Takehito Kamata, Sophia University
Research Integrity and Research Security have emerged as increasingly significant components of the collaborative research environment. Government funding agencies and research support organizations have enhanced requirements pertaining to research misconduct, questionable research practices, disclosure, training, risk management, and protection against foreign interference, misappropriation, and related challenges to the research ecosystem.
At the SciTS Annual Conferences, I have previously presented the influence of Research Integrity on Team Science (SciTS 2024) and a comparative study of Research Security policies (SciTS 2025). In this study, I define research integrity as the active adherence to ethical principles, professional standards, and transparent methods throughout the research process, from proposal to reporting. Additionally, I define research security as the expected adherence safeguarding research from misappropriation, foreign government interference, and other related theft.
This research examines the continuous influence of research integrity and research security on collaborative research, addressing the gap in understanding their impact on collaborative leadership and capacity in team science. The study seeks to answer the question: How do research integrity and research security governance influence collaborative leadership and the capacity of team science to foster trust and sustain interdisciplinary and international collaboration?
This study examines research integrity and research security as compliance mechanisms or national policy responses at both national and organizational levels. It also considers them as team-level and individual-level governance conditions that influence researchers' partnerships, data sharing, information exchange, shared responsibility definitions, and trust maintenance. This reframing directly addresses the SciTS 2026 focus on methods, mindsets, and impact by linking macro-level analysis to the micro- and meso-level analysis that comprehend governance pressures with the daily individual engagement and efforts that sustain and advance collaboration in team science.
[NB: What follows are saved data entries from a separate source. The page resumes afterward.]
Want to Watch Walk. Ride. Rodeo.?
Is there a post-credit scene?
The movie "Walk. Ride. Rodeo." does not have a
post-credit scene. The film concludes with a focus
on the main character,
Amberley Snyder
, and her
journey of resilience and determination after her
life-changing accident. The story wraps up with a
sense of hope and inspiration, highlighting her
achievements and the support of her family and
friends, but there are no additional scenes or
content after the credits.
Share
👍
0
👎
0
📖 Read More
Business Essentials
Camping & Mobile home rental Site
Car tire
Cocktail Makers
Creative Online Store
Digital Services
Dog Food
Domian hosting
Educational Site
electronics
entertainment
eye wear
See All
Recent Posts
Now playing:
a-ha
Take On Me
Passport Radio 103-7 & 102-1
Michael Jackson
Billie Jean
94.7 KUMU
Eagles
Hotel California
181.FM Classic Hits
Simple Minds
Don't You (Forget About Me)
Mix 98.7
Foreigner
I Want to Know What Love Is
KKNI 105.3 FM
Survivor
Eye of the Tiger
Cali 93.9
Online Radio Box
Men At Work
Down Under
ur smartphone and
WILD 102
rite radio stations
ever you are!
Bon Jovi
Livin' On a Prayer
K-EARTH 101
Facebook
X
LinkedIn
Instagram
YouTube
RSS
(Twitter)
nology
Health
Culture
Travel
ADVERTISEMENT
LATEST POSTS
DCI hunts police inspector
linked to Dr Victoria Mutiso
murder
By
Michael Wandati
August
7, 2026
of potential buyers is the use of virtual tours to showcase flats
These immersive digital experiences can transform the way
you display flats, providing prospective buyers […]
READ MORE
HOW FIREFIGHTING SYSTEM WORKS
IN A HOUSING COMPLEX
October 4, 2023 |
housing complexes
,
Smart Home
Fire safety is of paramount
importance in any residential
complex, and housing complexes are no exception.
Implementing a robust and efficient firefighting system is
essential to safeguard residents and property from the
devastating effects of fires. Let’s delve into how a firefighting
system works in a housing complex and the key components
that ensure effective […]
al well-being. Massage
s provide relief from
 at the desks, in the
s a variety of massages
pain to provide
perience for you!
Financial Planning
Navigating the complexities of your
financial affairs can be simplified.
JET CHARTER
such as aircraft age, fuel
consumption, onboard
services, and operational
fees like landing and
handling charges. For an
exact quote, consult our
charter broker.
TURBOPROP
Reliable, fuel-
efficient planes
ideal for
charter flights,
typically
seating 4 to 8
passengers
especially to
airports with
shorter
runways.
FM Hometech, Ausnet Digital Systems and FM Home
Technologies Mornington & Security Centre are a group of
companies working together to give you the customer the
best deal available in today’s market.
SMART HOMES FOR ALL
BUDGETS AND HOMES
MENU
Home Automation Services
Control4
Utilizing a qualitative comparative research methodology, this study investigates the policy development of research integrity and research security in the United States and Canada, as well as its institutional translation. The analysis employs a policy content analysis of national and federal research guidance, institutional compliance resources, and publicly accessible governance structures (Hall & Steiner, 2020). The study examines how these policy instruments (National Science Foundation and National Institutes of Health in the United States; Canadian Institutes of Health Research, Natural Sciences and Engineering Research Council, and Social Sciences and Humanities Research Council) influence key dimensions of international scientific collaboration, including team formation, partner selection, responsibility assignment, information sharing, data management, authorship coordination, disclosure requirements, research oversight, and others.
The study presents three grounded propositions: research governance as the boundaries of legitimate collaboration, administrative oversight as a means of enhancing accountability, and advancing team science through procedures, certification, and disclosure. Research integrity and research security now influence collaboration, team coordination, and the balance between openness and protection. For team science scholars, this offers a novel policy framework for comprehending anticipated collaboration conditions. For policymakers and research administrators, it underscores the necessity of assessing not only the implementation of research integrity and research security measures but also their impact on the collaborative performance of team science.